We are happy to announce that our article: “Long-distance detection of bioacoustic events with per-channel energy normalization” is featured in the proceedings of the DCASE 2019 workshop. This paper is a collaboration between the BirdVox project; Kaitlin Palmer from San Diego State University; Elly Knight from the University of Alberta; Christopher Clark and Holger Klinck from the Cornell Lab of Ornithology; NYU ARISE student Tina Wong; and Jason Cramer from New York University.

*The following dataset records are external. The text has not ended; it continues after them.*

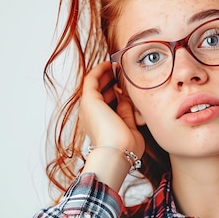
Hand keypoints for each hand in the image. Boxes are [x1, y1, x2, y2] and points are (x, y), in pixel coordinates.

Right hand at [78, 61, 144, 188]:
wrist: (117, 153)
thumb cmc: (126, 147)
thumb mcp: (129, 126)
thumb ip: (126, 112)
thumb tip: (125, 99)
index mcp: (100, 122)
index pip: (106, 102)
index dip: (115, 89)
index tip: (126, 81)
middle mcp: (91, 114)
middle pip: (99, 91)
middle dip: (110, 79)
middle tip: (122, 69)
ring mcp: (88, 107)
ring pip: (95, 84)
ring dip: (105, 73)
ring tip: (117, 64)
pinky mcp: (89, 100)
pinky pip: (92, 79)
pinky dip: (100, 70)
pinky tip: (110, 64)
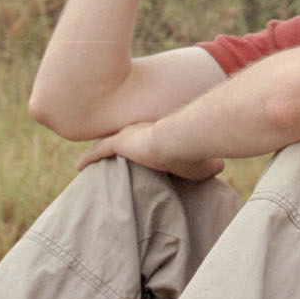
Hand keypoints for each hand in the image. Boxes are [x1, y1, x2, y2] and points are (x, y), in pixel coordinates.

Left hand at [76, 122, 223, 180]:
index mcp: (156, 134)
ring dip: (97, 152)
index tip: (133, 151)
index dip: (137, 144)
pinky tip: (78, 168)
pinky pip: (96, 152)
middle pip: (121, 138)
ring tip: (88, 163)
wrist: (180, 140)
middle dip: (113, 144)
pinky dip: (88, 159)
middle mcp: (138, 130)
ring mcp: (126, 136)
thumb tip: (221, 166)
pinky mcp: (117, 144)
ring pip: (106, 144)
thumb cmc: (194, 153)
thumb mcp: (204, 163)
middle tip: (107, 154)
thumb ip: (209, 165)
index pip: (143, 138)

This paper proposes to perform unsupervised detection of bioacoustic events by pooling the magnitudes of spectrogram frames after per-channel energy normalization (PCEN). Although PCEN was originally developed for speech recognition, it also has beneficial effects in enhancing animal vocalizations, despite the presence of atmospheric absorption and intermittent noise. We prove that PCEN generalizes logarithm-based spectral flux, yet with a tunable time scale for background noise estimation. In comparison with pointwise logarithm, PCEN reduces false alarm rate by 50x in the near field and 5x in the far field, both on avian and marine bioacoustic datasets. Such improvements come at moderate computational cost and require no human intervention, thus heralding a promising future for PCEN in bioacoustics.

 

Long-distance detection of bioacoustic events with per-channel energy normalization
V. Lostanlen, K. Palmer, E. Knight, C. Clark, H. Klinck, A. Farnsworth, T. Wong, J. Cramer, J.P. Bello
In Proceedings of the Detection and Classification of Acoustic Scenes and Events (DCASE), 2019.
[PDF][Companion website]

 

@inproceedings{lostanlen2019dcase,
    author = "Lostanlen, Vincent and Palmer, Kaitlin and Knight, Elly and Clark, Christopher and Klinck, Holger and Farnsworth, Andrew and Wong, Tina and Cramer, Jason and Bello, Juan",
    title = "Long-distance Detection of Bioacoustic Events with Per-channel Energy Normalization",
    booktitle = "Proceedings of the Detection and Classification of Acoustic Scenes and Events 2019 Workshop (DCASE2019)",
    address = "New York University, NY, USA",
    month = "October",
    year = "2019",
    pages = "144--148",
}

 

 

The figure below displays the mel-frequency spectrogram of one Common Nighthawk call at various distances, after processing them with either pointwise logarithm (left) or PCEN (right). Atmospheric absorption is particularly noticeable above 200 meters, especially in the highest frequencies. Furthermore, we observe that max-pooled spectral flux is numerically unstable, because it triggers at different time-frequency bins from one sensor to the next. In comparison, PCEN is more consistent in reaching maximal magnitude at the onset of the call, and at the same frequency band.

Effect of pointwise logarithm (left) and per-channel energy normalization (right) on the same Common Nighthawk vocalization.

Effect of pointwise logarithm (left) and per-channel energy normalization (right) on the same Common Nighthawk vocalization, as recorded from various distances. White dots depict the time-frequency locations of maximal spectral flux (left) or maximal PCEN magnitude (right). The spectrogram covers a duration of 700 ms and a frequency range between 2 and 10 kHz.